===== Record extracts

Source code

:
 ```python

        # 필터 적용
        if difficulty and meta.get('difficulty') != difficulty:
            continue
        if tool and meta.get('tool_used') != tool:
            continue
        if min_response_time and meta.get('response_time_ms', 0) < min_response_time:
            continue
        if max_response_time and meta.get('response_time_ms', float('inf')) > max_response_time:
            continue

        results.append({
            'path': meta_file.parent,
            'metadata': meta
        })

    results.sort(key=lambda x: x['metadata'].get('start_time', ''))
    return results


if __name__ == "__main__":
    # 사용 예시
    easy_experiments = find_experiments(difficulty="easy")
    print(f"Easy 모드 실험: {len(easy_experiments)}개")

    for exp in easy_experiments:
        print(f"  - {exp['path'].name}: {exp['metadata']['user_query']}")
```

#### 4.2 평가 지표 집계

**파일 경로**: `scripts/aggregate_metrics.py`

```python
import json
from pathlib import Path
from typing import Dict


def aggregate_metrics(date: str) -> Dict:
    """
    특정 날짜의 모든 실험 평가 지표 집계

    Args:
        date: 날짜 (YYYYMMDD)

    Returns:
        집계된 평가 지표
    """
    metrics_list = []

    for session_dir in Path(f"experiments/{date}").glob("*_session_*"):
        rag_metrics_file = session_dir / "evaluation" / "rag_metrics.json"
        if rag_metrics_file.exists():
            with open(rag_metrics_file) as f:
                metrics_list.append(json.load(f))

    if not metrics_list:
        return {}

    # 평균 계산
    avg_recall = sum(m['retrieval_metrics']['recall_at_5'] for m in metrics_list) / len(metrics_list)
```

==========

- About this task -
Every entry, from the first line to the last, should be retyped exactly.

- Your response -
Source code

:
 ```python

        # 필터 적용
        if difficulty and meta.get('difficulty') != difficulty:
            continue
        if tool and meta.get('tool_used') != tool:
            continue
        if min_response_time and meta.get('response_time_ms', 0) < min_response_time:
            continue
        if max_response_time and meta.get('response_time_ms', float('inf')) > max_response_time:
            continue

        results.append({
            'path': meta_file.parent,
            'metadata': meta
        })

    results.sort(key=lambda x: x['metadata'].get('start_time', ''))
    return results


if __name__ == "__main__":
    # 사용 예시
    easy_experiments = find_experiments(difficulty="easy")
    print(f"Easy 모드 실험: {len(easy_experiments)}개")

    for exp in easy_experiments:
        print(f"  - {exp['path'].name}: {exp['metadata']['user_query']}")
```

#### 4.2 평가 지표 집계

**파일 경로**: `scripts/aggregate_metrics.py`

```python
import json
from pathlib import Path
from typing import Dict


def aggregate_metrics(date: str) -> Dict:
    """
    특정 날짜의 모든 실험 평가 지표 집계

    Args:
        date: 날짜 (YYYYMMDD)

    Returns:
        집계된 평가 지표
    """
    metrics_list = []

    for session_dir in Path(f"experiments/{date}").glob("*_session_*"):
        rag_metrics_file = session_dir / "evaluation" / "rag_metrics.json"
        if rag_metrics_file.exists():
            with open(rag_metrics_file) as f:
                metrics_list.append(json.load(f))

    if not metrics_list:
        return {}

    # 평균 계산
    avg_recall = sum(m['retrieval_metrics']['recall_at_5'] for m in metrics_list) / len(metrics_list)
```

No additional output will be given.